It is not every day a UK-based retailer can say it sells clothes cheaper than the United States. Clothes, hotels and even electronic equipment is normally lower-priced in the US.
So on Monday retail analysts are buzzing about the disruptive nature of discount retailer Primark's foray into the US market.
The average local US retailer is charging three times that which Primark prices. And that is having a major impact on consumer behaviour, analysts say.
Since opening the first of eight US stores in Boston in September last year, Primark has started to bite the till receipts of the established US stores.
Analysts reckon Old Navy is one of Primark's most natural competitors. And here is the rub. While only the second cheapest to Primark, Old Navy announced last month it would be closing its Japan stores as part of a cost-cutting exercise while trying to boost its focus on the domestic US market, as well as Mexico and China.
So, Primark is in effect taking on Gap's unit in its most important space.
Analysts agree that Old Navy as well as Forever 21 - whose prices are double those of Primark - are most at risk from Primark's arrival.

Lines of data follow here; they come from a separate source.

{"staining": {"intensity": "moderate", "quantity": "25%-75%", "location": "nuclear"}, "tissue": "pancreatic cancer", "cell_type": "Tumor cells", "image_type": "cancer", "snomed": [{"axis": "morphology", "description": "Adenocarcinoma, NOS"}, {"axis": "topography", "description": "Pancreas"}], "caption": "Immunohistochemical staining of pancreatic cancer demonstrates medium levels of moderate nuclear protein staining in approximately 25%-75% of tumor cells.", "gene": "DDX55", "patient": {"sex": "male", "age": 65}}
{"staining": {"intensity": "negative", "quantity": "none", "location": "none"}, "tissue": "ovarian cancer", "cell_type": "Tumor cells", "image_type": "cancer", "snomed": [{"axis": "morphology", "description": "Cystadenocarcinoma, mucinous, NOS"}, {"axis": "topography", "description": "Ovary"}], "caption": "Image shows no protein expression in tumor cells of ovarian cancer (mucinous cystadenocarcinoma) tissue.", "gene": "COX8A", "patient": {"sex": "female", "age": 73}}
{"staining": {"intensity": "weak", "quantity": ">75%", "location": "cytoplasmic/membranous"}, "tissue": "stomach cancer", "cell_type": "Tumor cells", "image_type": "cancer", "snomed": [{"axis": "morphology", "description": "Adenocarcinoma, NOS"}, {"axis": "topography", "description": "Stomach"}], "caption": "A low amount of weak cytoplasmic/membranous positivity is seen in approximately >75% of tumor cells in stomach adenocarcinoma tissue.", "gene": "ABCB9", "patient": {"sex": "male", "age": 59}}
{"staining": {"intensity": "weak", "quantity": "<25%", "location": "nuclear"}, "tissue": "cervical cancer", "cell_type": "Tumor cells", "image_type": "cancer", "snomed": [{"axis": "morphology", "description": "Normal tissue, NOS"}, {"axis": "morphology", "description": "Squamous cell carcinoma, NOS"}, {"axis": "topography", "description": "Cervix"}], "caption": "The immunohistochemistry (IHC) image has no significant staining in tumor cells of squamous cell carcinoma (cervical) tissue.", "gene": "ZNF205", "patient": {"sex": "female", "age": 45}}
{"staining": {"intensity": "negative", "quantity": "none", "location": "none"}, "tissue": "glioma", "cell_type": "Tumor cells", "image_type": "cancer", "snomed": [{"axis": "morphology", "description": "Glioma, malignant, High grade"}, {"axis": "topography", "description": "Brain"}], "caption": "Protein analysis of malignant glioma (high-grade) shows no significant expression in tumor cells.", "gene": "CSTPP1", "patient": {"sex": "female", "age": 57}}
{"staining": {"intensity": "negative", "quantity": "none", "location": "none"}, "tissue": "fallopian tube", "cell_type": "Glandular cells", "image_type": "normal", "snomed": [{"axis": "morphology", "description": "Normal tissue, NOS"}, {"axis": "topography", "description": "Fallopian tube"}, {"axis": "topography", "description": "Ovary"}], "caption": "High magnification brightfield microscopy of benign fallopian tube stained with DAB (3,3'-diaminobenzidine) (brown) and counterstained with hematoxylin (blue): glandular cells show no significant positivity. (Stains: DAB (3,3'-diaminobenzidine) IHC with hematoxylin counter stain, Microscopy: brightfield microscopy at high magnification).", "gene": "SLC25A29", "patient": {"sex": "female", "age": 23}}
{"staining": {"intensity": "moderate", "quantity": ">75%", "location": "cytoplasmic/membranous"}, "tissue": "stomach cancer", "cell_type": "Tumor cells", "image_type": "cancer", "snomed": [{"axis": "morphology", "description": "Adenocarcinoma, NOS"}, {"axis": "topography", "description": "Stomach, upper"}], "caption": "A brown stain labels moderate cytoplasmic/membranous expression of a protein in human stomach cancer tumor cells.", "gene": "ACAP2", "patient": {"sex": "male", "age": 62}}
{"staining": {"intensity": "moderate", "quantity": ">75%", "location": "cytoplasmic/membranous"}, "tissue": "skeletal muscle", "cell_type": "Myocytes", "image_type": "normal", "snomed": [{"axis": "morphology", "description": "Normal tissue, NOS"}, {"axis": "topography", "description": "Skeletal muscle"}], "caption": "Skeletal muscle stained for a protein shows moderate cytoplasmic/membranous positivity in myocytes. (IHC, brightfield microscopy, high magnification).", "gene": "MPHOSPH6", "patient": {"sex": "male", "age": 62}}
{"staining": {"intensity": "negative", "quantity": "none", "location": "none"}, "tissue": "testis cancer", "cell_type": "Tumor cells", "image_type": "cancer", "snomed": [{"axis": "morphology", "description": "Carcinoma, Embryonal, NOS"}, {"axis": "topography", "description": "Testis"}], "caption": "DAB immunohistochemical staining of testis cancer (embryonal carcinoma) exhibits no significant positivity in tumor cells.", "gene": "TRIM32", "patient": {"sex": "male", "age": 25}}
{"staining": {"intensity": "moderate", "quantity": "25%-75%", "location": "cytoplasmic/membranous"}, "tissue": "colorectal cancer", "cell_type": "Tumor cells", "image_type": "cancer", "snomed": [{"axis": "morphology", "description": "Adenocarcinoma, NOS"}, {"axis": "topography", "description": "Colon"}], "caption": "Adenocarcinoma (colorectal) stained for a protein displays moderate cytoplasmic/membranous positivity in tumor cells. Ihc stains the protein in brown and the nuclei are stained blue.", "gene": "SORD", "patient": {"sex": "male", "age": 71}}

The segment of the retail most likely to feel under the weather in the months ahead could be the retailers geared at the teenager market.
What would be the right corporate response to such a risk? A pay cut for the chief?
Well, that's certainly how Burberry’s chief executive, Christopher Bailey, responded with a 75% pay cut after profits fell at the luxury fashion house.
Burberry Grp ADR (OTCMKTS:BURBY) said Bailey and other directors would receive no salary increase this year and that it would delay deciding on executive share plan awards by four months to November to see how efficiency measures were progressing.
Burberry US shares were down 0.13% at $15.62.
Meanwhile, institutional investors led by UK pension funds are urging shareholders to vote down a recommended £70mln pay award to WPP advertising mogul Sir Martin Sorrell. If approved, the package would take his pay to £190mln.
The Local Authority Pension Fund Forum said Sorrell’s pay deal for 2015, one of the biggest in UK corporate history, was excessive and based on questionable targets.
WPP ADR (NASDAQ:WPPGY) shares were down 0.3% at $114.81.
Elsewhere, disposals were making news.
Devon Energy struck a definitive agreement with undisclosed parties to sell non-core upstream assets in east Texas, the Anadarko Basin and an overriding royalty interest in the northern Midland Basin.
According to the company, these transactions were subject to customary terms and conditions and were expected to close in the third quarter of the current year.
Also not doing Devon's share price any harm was news that Factory Mutual Insurance Company increased its stake in Devon Energy by 186% based on its latest first quarter regulatory filing with the SEC.
Factory Mutual Insurance Company bought 930,000 shares as the company’s stock declined 15.10% while stock markets rallied. The institutional investor held 1.43mln shares of the oil and gas production company at the end of Q1, valued at $39.24mln, and representing a $25mln injection.
Finally, Hertz Global Holdings Inc (NYSE:HTZ) shares gained 6.72% to $10.72 after the company said its board of directors has approved the planned separation of its equipment rental business into a stand-alone publicly traded company, Herc Holdings Inc. The board of new entity will be led by non-executive chairman Herbert Henkel and audit committee chair James Browning.